It's far from easy to quantify the accomplishments of great players in any given sport. Who are the top 4 hockey players of all time: Wayne Gretzky, Bobby Orr, Mario Lemieux, Maurice Richard? How about gridiron football? Or baseball, which has so many greats.
As a sport, soccer is more widespread than any game on the planet. There are so many national teams, and along with these teams come world-class players. These national sides participate in a variety of competitions such as the European Championship (Euro Cup), the Copa Sudamerica (South American Championship), and of course, the World Cup, which spans the entire globe.
How does one compare a player's contribution to a given competition? And then face the difficult task of judging a player's impact in terms of club play; is a top-scoring title in one league worth more than another?
With all of these different aspects to consider, selecting the 20 greatest soccer players of all time is a daunting task. English fans will be partial to players such as Bobby Charlton, Stanley Matthews, George Best, or even David Beckham. An Italian fan might include Giacinto Facchetti, Dino Zoff, and Paolo Rossi. Turn to South America and you would see names like Garrincha, Vava, and of course Pele and Maradona.
There's no doubt that all of the players mentioned are great in their own respect, but to be one of the greatest of all time, a player must have added something more to the game itself. It is not simply a matter of goals and saves.
Based on the following criteria, here are the top 20 greatest soccer players of all time:
Gabriel (Omar) Batistuta
Years Played: 1988 - Present
Why he's one of the greatest: Chose to stay with Italian club Fiorentina despite relegation to the Serie B in the 1992/1993 season, to lead them back to the Serie A the following season.
Gabriel Batistuta made his name with Argentine club Boca Juniors after a short stint at rivals River Plate. He gained prominence on the world stage in 1991, scoring six goals as Argentina took the South American Championship. His performance prompted a move to Italian side Fiorentina, where fans affectionately nicknamed him "Batigol" for his predator's touch. Choosing to remain with Fiorentina following relegation, Batistuta earned the Serie A scoring title the following season with 26 goals. After nine seasons with Fiorentina, he was sold to AS Roma, where his 20 goals would inspire the side to their third ever Italian league title.
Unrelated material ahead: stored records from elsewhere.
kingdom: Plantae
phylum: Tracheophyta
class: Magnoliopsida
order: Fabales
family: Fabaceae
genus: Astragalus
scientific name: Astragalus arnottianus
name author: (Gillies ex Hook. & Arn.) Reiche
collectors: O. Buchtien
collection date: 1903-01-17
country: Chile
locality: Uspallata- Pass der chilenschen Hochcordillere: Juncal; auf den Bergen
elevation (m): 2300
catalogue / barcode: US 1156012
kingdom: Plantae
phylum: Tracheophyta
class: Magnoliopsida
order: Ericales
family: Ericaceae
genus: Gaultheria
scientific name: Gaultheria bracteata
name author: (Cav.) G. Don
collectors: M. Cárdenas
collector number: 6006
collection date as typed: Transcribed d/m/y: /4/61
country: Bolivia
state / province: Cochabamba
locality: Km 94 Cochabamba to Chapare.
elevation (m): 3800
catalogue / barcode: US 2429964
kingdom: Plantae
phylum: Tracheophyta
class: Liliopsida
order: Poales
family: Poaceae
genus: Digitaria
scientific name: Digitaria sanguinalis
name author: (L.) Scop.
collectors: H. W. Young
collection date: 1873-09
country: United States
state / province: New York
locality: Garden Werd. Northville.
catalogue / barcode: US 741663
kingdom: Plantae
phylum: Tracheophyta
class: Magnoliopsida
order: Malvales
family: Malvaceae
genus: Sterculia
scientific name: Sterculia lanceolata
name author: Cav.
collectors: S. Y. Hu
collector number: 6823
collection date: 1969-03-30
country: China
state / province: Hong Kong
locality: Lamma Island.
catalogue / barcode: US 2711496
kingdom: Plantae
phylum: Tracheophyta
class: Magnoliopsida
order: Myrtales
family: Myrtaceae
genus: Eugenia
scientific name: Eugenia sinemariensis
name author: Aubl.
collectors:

Batistuta remained a faithful member of Argentina's national side throughout the 1990s. His two goals against Mexico in the 1993 South American Championship final saw Argentina hoist their second consecutive trophy. Always the marksman, he led the team in goals at both the 1994 and 1998 World Cups. Unfortunately for the world-class striker, the imminent transfer to the "big club" never came.